The crazy town numbers are due to the fact that your method isn't temperature dependent. You don't divide by the number of
days, but rather the HEATING DEGREE-days. You also need to correct for output BTUs using the boiler's efficiency numbers- some fraction of the input BTUs went straight up the flue. With an ancient boiler it could be as low as 50%.
Download a daily base 65F spreadsheet of data from a nearby weather station on
degreedays.net that covers the span between the meter-reading dates and add them up. (Include either the first meter reading date or the last, but not both or you'll overcount the HDD by a bit. Whittle down the units to BTUs per degree-day, then /24 to get to the BTUs per degree-hour.

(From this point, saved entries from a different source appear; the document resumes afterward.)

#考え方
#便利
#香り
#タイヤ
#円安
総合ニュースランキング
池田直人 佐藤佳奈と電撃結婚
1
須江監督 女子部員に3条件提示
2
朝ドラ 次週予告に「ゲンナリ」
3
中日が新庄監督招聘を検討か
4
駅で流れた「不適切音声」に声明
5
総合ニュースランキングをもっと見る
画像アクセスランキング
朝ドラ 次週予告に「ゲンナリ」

That gives you a linear constant- every degree below the presumptive 65F heating/cooling balance point increase the heat load by that constant. If your 99% outside design temp is 10F, that would be 55F heating degrees x your derived BTU/degree-hour= implied heat load.
The method is all outlined with examples in
this bit o' bloggery.
If you can share your ZIP code and the meter reading dates for the period where you used 303 ccf I can run the numbers here. For a quickie example:
Last January Lexington ran about 1000 HDD65, and if you used 303ccf that's about 3.09 MMBTU (million BTU). 3.09 MMBTU/1000 HDD= 30,900 BTU/HDD or (/24=) 1288 BTU/degree-hour of source fuel energy.

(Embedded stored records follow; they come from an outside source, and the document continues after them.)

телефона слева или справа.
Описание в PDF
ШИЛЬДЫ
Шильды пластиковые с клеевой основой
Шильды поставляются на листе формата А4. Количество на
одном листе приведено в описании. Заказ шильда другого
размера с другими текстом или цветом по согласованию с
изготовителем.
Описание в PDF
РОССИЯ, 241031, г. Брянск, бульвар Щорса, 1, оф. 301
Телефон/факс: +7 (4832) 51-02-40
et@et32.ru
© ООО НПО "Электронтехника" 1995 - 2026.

Lexington's 99% outside design temp is +10F, and the heating degree-base of 65F is the presumptive balance point, so you have 65F-10F= 55F heating degrees.
That means at 10F outside you'd be burning 55F x 1288 BTU/F-hr= 70,840 BTU/hr, and that's SOURCE fuel energy.
Assuming 80% combustion efficiency the implied heat load would then be:
0.8 x 70,840 BTU/hr= 56,672 BTU/hr.
Of course some Januarys are much colder than others and you might live in a place colder than Lexington- this is just a dummy example. Run that napkin-math on your real meter reading dates and real weather data for the time period. One thing is certain- the heat load can't be higher than the source fuel BTUs that heated the place. It's unlikely that your boiler is running better than 80% or less than 50%, so running the numbers assuming 60% efficiency and 70% efficiency would put the ~1 sigma error bar bracket on the actual heat load, and using 80% should be a fairly firm upper bound.